§ WORK ITEM:
Give back, word for word, only the lines from the one containing "<strong>FB_IMG_1722222344905.jpg</strong> (84.87 KB, 下载次数: 0)" to the end of the listing below.

── DATA TO PROCESS

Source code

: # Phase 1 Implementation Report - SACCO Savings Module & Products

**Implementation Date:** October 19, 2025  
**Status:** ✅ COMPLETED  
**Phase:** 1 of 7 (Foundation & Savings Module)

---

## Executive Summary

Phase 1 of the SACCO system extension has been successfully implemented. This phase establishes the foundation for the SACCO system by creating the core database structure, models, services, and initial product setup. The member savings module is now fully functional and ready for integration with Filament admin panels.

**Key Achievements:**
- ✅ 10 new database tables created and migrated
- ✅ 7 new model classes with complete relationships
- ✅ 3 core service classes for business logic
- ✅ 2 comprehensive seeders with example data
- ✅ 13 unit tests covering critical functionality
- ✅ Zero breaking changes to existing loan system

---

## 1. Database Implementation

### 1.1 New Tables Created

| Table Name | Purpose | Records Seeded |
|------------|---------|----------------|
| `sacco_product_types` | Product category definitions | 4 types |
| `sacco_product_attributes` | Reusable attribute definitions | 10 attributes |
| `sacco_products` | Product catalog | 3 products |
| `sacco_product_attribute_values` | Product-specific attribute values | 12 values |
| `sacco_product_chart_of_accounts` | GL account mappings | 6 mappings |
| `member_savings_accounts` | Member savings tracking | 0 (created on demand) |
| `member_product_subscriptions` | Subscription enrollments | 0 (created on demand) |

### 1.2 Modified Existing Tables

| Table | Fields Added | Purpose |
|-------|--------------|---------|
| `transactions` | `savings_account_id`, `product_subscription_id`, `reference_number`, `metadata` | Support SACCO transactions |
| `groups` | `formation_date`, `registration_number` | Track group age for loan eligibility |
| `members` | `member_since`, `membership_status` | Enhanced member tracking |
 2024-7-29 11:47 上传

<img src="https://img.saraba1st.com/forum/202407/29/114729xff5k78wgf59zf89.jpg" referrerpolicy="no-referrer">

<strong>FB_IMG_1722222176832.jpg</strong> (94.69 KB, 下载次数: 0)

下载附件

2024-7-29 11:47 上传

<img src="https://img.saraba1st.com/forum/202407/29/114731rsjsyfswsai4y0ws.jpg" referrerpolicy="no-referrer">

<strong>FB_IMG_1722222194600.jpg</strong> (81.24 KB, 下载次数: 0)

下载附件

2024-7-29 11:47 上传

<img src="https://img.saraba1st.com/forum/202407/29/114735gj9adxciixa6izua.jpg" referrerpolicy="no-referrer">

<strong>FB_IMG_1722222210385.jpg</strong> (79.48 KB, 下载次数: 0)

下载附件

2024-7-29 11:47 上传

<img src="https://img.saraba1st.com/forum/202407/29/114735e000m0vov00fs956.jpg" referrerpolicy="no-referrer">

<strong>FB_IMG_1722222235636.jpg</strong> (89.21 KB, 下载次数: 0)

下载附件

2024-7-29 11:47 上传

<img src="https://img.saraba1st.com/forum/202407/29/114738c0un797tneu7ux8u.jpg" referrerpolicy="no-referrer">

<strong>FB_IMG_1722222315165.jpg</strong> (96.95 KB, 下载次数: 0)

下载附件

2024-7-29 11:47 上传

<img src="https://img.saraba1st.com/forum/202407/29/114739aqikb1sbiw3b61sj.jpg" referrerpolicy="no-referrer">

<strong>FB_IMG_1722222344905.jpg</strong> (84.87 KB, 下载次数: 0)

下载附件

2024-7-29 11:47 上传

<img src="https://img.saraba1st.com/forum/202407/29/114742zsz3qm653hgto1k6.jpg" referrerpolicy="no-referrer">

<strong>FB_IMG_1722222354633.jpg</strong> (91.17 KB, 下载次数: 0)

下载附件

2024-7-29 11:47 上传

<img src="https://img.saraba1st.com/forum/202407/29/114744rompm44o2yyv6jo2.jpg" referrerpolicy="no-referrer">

────

§ REPLY:
<strong>FB_IMG_1722222344905.jpg</strong> (84.87 KB, 下载次数: 0)

下载附件

2024-7-29 11:47 上传

<img src="https://img.saraba1st.com/forum/202407/29/114742zsz3qm653hgto1k6.jpg" referrerpolicy="no-referrer">

<strong>FB_IMG_1722222354633.jpg</strong> (91.17 KB, 下载次数: 0)

下载附件

2024-7-29 11:47 上传

<img src="https://img.saraba1st.com/forum/202407/29/114744rompm44o2yyv6jo2.jpg" referrerpolicy="no-referrer">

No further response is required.